→ **Data for analysis**:

++++++++++

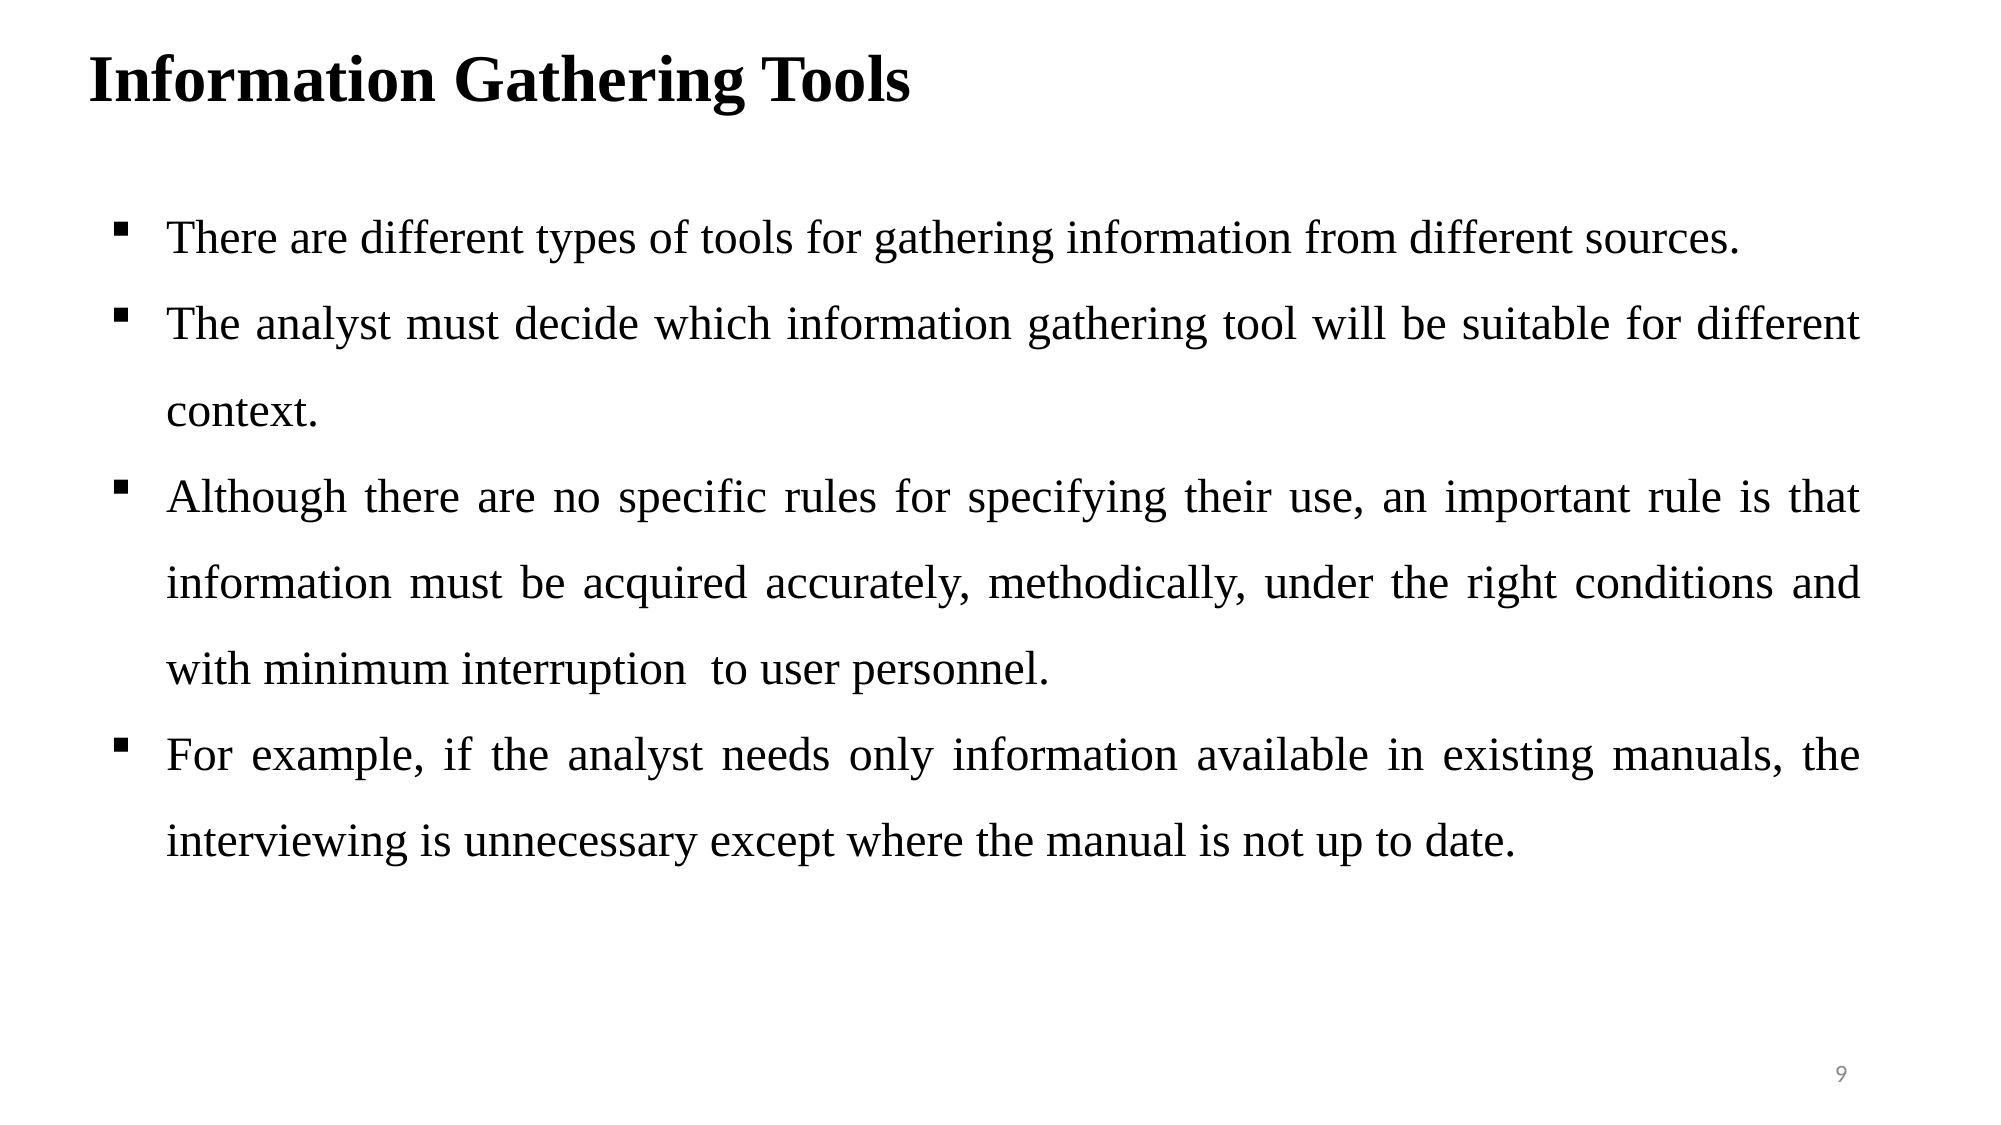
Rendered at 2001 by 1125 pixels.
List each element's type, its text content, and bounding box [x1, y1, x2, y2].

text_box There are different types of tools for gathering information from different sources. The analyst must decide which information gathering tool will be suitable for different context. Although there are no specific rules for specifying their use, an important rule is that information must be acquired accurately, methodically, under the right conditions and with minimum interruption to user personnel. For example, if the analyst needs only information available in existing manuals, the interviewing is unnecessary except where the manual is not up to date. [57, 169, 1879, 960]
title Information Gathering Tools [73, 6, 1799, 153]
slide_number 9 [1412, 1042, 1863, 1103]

++++++++++

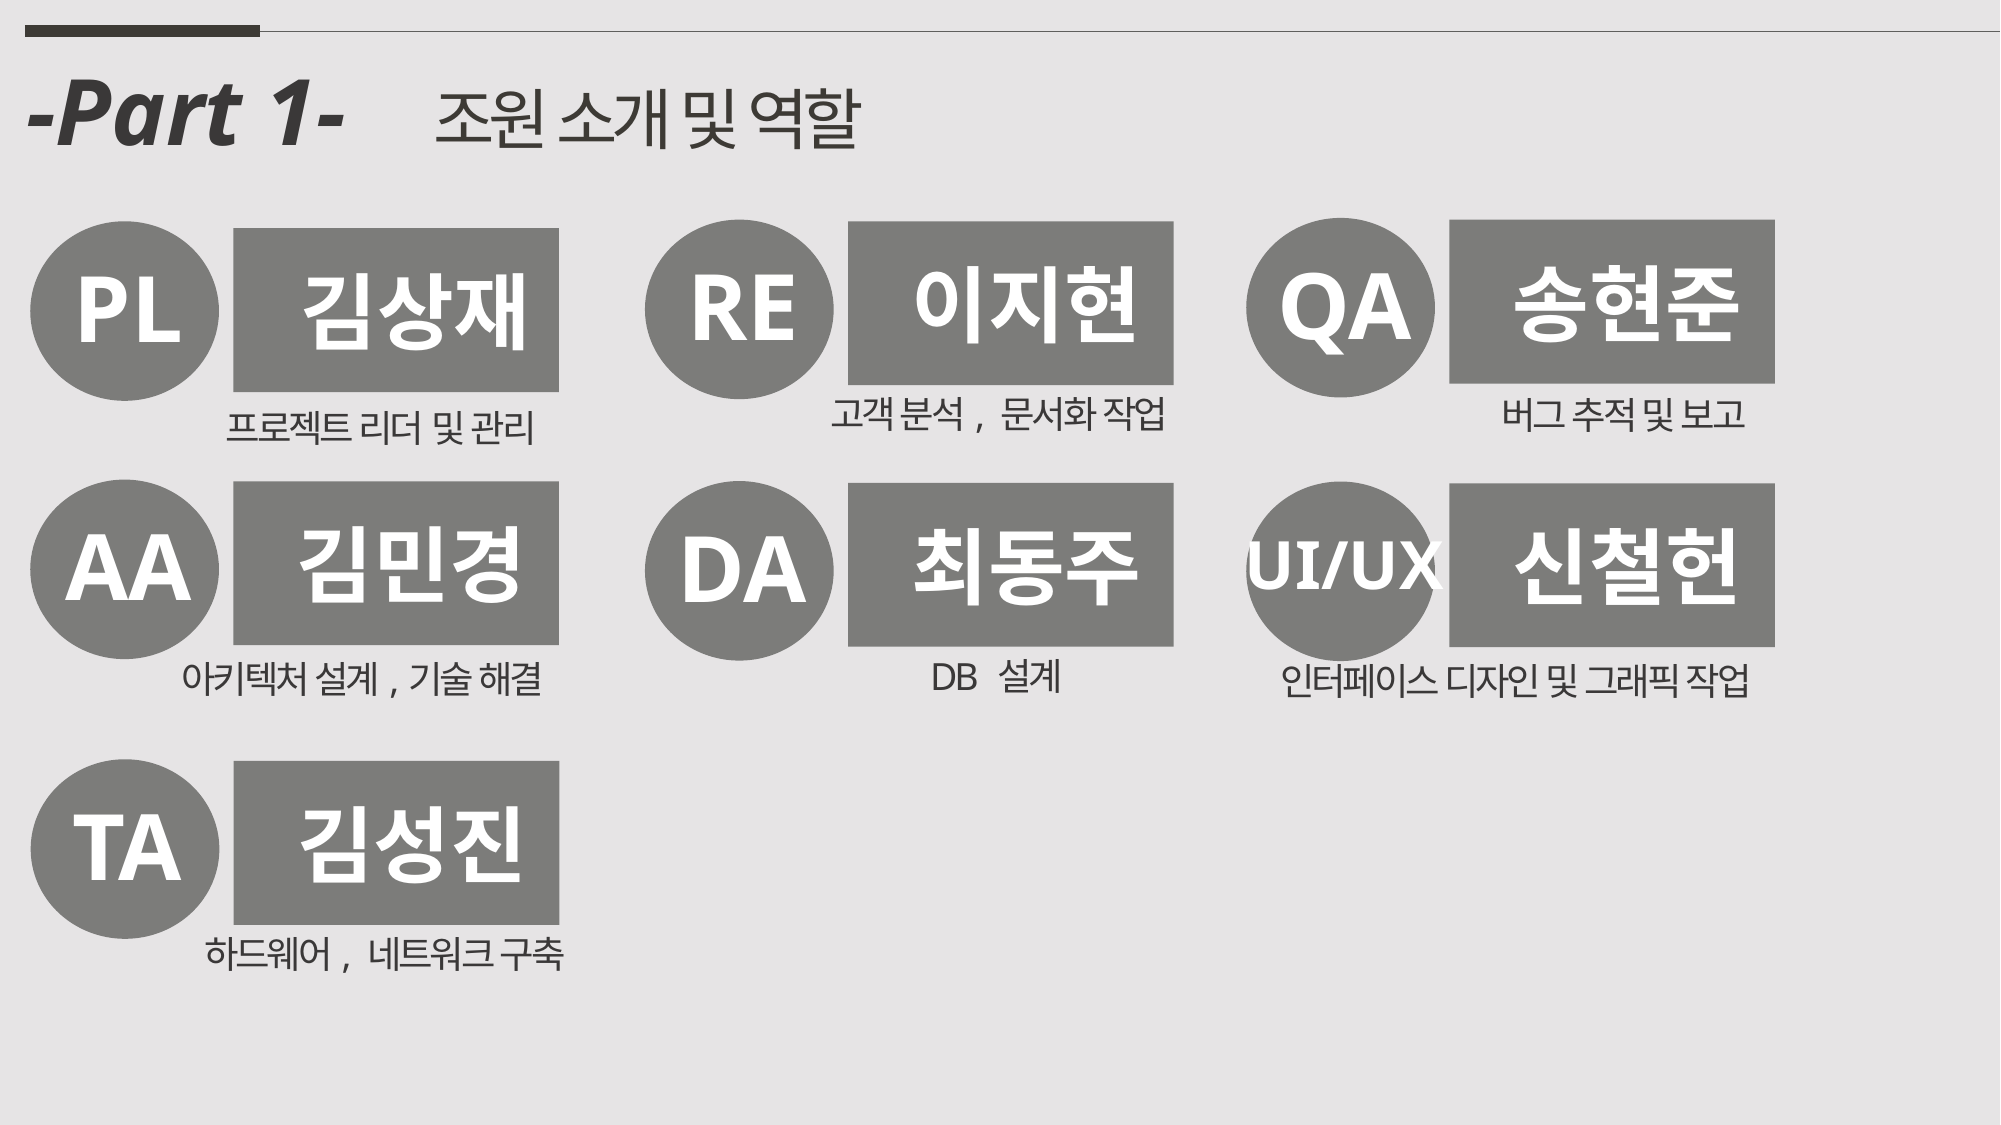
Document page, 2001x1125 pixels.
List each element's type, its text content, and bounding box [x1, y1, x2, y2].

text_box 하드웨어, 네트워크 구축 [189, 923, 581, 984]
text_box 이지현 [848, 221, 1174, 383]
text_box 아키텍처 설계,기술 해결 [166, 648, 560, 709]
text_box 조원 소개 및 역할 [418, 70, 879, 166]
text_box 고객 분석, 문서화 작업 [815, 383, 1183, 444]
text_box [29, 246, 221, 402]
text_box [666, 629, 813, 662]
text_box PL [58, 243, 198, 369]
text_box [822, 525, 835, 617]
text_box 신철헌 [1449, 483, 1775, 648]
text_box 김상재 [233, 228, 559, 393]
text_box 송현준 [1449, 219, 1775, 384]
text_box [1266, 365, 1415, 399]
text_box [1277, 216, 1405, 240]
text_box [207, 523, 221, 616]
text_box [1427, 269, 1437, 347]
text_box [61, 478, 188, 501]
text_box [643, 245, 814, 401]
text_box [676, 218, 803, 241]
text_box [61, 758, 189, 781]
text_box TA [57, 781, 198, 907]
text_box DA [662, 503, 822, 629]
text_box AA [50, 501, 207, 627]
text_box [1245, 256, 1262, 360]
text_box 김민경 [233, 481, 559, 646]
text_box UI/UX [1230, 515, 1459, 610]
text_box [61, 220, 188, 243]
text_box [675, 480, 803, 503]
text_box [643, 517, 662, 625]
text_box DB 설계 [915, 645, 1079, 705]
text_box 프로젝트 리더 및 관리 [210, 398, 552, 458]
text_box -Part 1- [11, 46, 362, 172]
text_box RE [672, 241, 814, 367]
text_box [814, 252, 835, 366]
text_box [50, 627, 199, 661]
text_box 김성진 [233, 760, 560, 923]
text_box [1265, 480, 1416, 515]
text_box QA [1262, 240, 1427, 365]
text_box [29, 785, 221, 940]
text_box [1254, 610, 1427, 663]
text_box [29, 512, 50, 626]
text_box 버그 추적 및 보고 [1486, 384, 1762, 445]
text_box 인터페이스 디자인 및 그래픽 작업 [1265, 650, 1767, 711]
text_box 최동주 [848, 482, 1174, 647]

++++++++++

→ **Task goal**: Pull every line containing the string "pixels" out of the data above and copy it.

→ **Answer to the problem**:
Rendered at 2001 by 1125 pixels.
Document page, 2001x1125 pixels.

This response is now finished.